Research from the Johns Hopkins Bloomberg School of Public Health suggests the DASH (Dietary Approaches to Stop Hypertension) Diet has shown to be effective in preventing other chronic illnesses such as cardiovascular disease and kidney disease. The diet is high in nuts and legumes, low-fat diary, whole grains, fruits and vegetables and low in red and processed meat, sugar-sweetened beverages and sodium. Researchers examined records from the Atherosclerosis Risk in Communities (ARIC) study which in 1987 began following a group of over 15,000 middle aged adults for more than 20 years.

The ARIC Study was started in 1987 by the National Heart, Lung and Blood Institute (NHLBI) as an epidemiological study in four U.S. communities. The goals of the ARIC study were to characterize heart failure stages, determine genetic and environmental causes, and monitor long term trends among the population. Despite being a study focused on cardiovascular disease, researchers have been able to use the data collected to extrapolate results for other chronic illnesses. During the study, participants were asked to log their food intake for the previous year, noting the types of foods and frequencies they ate them. While participants were not instructed what to eat, they were asked to record their adherence to a DASH-style diet.  Their adherence was categorized into a score based on low intake of red and processed meat, sweetened beverages and sodium; and high intake of fruits, vegetables, whole grains, nuts and legumes, and low-fat dairy. Researchers determined if a participant developed kidney disease via blood tests of glomerular filtration rate, learning about a kidney disease-related hospitalization or death, or finding out about ESRD resulting in dialysis or transplant.

Participants with the lowest DASH diet scores, meaning they ate few “good” foods like fruits, vegetables and nuts but ate more red meat and sodium, were 16% more likely to develop kidney disease than those who had higher DASH scores.

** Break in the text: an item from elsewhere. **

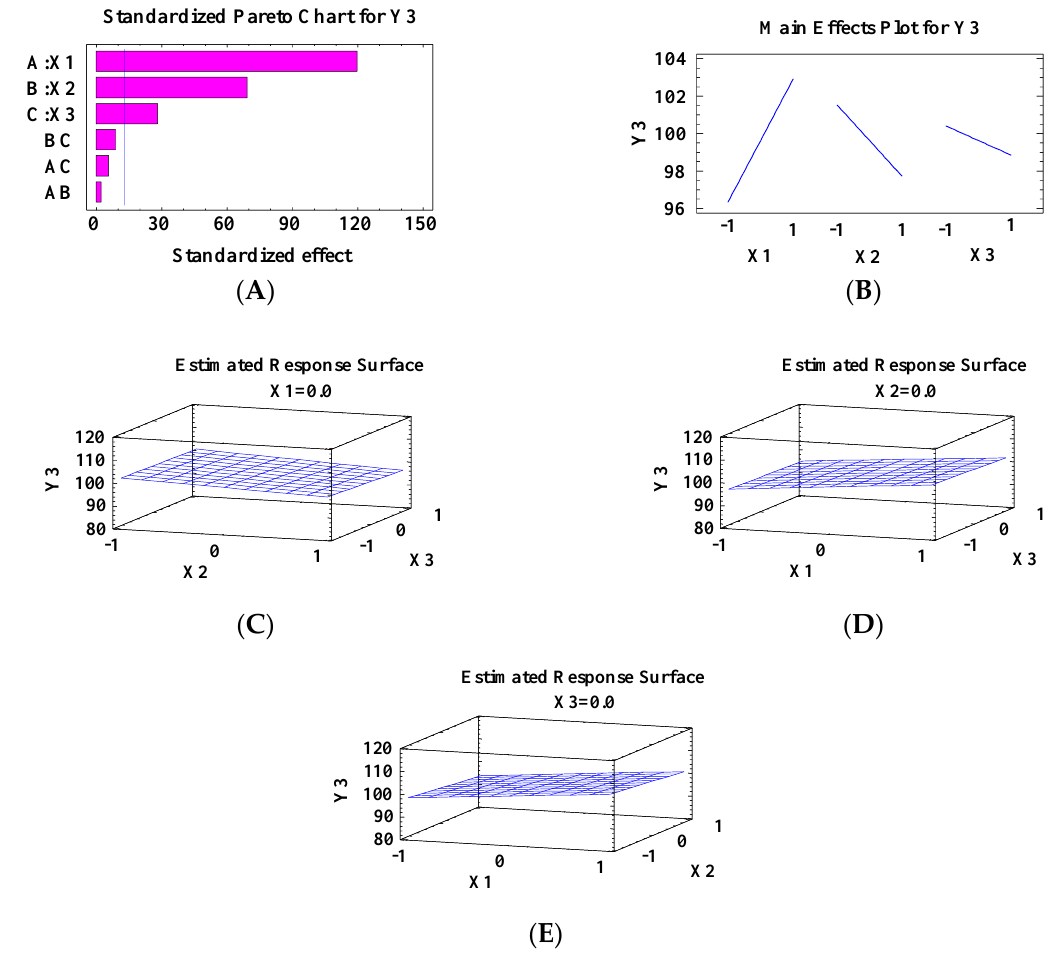
Figure 4. The effect of independent variables on the flux (Y3) including the Pareto chart ( A ), the main plot effect ( B ) and three-dimensional contour plots ( C – E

Those who had the highest intake of red and processed meats and sodium were at a 22% higher risk of developing chronic kidney disease.

Study leader Casey Rebholz believes this diet appears to lower kidney disease risk because of its ability to reduce blood pressure; hypertension is one of the leading causes of kidney disease. Another possible explanation for this relationship could be related to the “dietary acid load” in the foods people eat.  Several independent researchers have shown that high dietary acid may be linked to kidney disease. High acid foods include meats and cheeses whereas low acid foods are fruits and vegetables.

With these dietary links to the prevention of chronic illnesses, Rebholz believes it is critical to pay attention to diet before these diseases develop.